The FCC tightened the rules again soon after, making it even harder to get extra channels, but older radios that had been approved for legal sale after 1979 were "grandfathered" and still legal to make and sell. This is one reason that a radio design from 1979 like the Cobra 148 or Uniden Washington was still being made decades later. Imagine Detroit offering to sell you a car with 1979 design and 1979 parts in it. The Cobra 148 was easy to expand beyond 40 channels, so the model got "rolled over" to the next year for decades.
A radio that says "GTL" on it will be newer than any 1978 radio, but possibly not by more than a year. The 139XLR and similar radios used single conversion in the receiver. Some folks like this design, others not so much. The later GTL radios were built both ways. The Cobra 142GTL, Uniden Washington, Tram D300 had single-conversion receivers. The Uniden Madison, Cobra 148 and 2000 have a double-conversion receiver with a filter that narrows the receiver's bandwidth for sideband, and gives the AM receive side a crisper sound, with a filter for AM only that's wider than the 1978 radios.

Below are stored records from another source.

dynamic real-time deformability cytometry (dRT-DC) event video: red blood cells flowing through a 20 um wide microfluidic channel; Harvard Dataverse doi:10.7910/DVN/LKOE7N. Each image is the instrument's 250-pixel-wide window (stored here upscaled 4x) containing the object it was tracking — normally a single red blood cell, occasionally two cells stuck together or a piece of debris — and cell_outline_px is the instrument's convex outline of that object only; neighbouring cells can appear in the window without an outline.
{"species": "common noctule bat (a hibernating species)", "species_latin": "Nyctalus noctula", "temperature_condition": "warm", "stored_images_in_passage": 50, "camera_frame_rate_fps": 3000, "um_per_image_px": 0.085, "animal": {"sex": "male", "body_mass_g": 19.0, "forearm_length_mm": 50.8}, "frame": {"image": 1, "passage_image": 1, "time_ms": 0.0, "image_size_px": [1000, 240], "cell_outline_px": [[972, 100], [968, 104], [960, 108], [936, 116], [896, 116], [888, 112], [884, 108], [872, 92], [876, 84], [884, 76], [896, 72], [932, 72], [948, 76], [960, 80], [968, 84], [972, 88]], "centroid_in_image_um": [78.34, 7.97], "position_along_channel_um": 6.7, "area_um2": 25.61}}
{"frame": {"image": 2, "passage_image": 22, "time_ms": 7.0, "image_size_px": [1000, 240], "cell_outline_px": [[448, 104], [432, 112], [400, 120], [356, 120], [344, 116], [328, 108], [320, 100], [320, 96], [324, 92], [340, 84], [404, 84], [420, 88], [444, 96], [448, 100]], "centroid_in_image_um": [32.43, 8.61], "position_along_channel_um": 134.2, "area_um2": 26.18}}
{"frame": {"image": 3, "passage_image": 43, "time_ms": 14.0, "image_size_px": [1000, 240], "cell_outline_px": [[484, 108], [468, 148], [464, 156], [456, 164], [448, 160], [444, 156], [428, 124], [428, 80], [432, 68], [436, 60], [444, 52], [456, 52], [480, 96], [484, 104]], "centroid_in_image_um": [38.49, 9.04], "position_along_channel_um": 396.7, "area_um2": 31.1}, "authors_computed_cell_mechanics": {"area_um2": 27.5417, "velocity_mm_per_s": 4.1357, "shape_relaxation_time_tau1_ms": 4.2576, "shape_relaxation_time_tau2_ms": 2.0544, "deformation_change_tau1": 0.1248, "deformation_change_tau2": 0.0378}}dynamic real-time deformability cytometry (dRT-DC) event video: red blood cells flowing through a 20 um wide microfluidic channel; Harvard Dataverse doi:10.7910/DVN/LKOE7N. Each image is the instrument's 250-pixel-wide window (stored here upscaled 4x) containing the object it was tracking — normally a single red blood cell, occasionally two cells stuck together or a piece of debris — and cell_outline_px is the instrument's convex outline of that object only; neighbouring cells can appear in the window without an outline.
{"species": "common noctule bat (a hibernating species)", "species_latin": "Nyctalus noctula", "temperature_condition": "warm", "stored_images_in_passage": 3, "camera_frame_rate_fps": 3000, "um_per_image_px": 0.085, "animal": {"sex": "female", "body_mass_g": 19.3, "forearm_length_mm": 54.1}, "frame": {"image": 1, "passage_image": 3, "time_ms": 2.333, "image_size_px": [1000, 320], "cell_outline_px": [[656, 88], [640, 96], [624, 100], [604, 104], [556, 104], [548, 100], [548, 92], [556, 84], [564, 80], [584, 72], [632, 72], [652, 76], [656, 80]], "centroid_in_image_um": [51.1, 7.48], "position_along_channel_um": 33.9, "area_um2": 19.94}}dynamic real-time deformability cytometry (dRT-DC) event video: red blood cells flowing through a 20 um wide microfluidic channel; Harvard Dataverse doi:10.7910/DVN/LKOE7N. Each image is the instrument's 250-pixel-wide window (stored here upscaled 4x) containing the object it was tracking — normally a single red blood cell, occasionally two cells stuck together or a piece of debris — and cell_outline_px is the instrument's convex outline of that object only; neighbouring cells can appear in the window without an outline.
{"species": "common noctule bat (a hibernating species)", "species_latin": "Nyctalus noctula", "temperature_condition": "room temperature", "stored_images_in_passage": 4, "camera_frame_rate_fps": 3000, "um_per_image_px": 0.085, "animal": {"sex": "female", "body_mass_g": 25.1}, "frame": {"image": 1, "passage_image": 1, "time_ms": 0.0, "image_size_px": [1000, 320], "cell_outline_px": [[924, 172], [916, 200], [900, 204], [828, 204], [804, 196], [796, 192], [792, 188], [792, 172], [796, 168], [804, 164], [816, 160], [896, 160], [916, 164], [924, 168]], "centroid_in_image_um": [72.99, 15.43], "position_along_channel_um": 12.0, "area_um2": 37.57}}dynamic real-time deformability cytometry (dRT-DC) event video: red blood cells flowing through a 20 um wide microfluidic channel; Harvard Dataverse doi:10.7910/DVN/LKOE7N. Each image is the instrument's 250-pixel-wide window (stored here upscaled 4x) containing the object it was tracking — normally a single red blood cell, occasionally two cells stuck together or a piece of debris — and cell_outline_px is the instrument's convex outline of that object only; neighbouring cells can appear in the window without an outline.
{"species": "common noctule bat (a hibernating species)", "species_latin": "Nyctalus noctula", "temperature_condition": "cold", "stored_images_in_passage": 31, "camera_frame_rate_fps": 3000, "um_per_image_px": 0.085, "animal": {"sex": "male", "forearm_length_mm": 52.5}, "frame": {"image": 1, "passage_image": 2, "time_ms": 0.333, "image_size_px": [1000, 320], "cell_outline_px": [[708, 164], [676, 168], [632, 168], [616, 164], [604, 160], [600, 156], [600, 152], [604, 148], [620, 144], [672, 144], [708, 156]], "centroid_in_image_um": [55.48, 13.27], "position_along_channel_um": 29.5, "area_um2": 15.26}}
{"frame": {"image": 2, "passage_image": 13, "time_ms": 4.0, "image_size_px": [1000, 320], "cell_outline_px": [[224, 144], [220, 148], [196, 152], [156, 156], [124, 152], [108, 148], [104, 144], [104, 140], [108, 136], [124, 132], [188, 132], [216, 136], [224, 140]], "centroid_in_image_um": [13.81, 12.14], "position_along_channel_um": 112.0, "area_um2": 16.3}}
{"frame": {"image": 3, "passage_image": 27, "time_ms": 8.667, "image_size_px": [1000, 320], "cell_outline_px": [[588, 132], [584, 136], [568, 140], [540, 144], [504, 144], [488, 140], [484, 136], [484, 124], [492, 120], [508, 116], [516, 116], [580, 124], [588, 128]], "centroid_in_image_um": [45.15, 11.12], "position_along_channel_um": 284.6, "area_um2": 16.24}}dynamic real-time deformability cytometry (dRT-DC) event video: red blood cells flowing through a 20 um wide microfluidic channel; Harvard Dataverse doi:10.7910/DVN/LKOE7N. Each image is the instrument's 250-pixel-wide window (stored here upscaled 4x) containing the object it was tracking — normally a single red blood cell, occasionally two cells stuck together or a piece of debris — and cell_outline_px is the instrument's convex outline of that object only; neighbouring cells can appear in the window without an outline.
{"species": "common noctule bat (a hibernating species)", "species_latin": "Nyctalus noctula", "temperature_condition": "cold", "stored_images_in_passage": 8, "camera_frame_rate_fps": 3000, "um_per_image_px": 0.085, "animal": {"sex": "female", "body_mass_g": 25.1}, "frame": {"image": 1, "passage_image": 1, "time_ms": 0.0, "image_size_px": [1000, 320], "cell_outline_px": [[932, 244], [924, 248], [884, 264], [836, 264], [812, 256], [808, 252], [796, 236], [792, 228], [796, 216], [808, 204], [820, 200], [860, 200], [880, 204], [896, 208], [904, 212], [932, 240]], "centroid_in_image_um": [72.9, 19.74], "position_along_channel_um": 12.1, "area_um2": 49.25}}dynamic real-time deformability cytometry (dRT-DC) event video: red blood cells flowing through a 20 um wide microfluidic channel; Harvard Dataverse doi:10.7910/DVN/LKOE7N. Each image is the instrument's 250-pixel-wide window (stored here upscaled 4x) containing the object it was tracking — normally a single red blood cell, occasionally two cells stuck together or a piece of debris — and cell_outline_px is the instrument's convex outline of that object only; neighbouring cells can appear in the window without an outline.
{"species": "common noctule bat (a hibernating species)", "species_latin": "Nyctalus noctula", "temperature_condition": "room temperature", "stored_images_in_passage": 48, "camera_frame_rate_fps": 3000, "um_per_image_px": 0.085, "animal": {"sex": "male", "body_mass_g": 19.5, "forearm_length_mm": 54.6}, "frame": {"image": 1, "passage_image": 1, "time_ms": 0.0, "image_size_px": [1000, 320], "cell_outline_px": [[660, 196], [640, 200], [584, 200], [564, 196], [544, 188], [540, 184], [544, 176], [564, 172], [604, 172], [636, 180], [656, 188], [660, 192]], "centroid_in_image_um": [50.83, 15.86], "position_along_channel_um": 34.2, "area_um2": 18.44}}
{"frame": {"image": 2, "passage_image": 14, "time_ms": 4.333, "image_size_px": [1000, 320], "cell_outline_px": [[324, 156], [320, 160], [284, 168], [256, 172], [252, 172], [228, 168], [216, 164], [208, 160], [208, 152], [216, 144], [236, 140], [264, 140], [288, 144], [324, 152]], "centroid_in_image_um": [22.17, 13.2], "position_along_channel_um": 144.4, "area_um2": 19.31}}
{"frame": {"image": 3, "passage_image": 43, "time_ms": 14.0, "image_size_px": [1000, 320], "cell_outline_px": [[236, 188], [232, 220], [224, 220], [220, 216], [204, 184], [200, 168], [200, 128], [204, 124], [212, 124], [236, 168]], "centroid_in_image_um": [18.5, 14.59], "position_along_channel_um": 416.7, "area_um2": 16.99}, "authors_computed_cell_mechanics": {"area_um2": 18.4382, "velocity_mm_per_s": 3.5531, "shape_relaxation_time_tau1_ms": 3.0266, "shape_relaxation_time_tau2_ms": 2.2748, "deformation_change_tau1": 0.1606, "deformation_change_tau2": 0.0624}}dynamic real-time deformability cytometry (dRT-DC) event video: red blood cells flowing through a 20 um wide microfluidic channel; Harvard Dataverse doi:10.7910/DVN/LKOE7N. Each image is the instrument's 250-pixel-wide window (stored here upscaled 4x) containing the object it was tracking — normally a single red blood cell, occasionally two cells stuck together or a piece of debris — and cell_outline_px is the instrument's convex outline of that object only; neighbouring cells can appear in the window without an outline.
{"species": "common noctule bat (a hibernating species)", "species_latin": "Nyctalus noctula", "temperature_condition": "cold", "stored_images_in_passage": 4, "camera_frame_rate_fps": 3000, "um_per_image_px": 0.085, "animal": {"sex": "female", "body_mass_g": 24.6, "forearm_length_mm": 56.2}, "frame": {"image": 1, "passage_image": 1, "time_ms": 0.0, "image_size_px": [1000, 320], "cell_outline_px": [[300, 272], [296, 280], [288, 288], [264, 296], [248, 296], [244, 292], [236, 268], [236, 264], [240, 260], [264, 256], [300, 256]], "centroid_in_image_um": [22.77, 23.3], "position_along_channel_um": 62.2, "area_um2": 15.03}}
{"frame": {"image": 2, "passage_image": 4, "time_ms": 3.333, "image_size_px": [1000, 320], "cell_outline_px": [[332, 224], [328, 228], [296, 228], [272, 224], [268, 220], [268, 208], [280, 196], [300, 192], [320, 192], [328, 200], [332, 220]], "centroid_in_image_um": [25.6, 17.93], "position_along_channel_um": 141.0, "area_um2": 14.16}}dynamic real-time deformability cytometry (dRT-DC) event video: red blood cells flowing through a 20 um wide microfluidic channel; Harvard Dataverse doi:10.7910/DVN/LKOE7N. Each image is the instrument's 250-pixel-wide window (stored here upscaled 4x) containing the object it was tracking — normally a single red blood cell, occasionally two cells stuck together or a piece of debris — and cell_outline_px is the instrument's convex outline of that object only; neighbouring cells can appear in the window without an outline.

And when considering an antique for restoration, the miles matter more than the years. A 40 year-old radio needs electrolytics. How much more than that it will need is usually a
wear-and-tear issue.
Too bad it doesn't come with an odometer.
Somewhere between 25 and 40 years of age, a radio passes beyond the "repair" age and reaches "restore" age.
Replacing only the electrolytic caps that are causing trouble today will become a game of electronic whack-a-mole, as they fail one or two at a time year by year.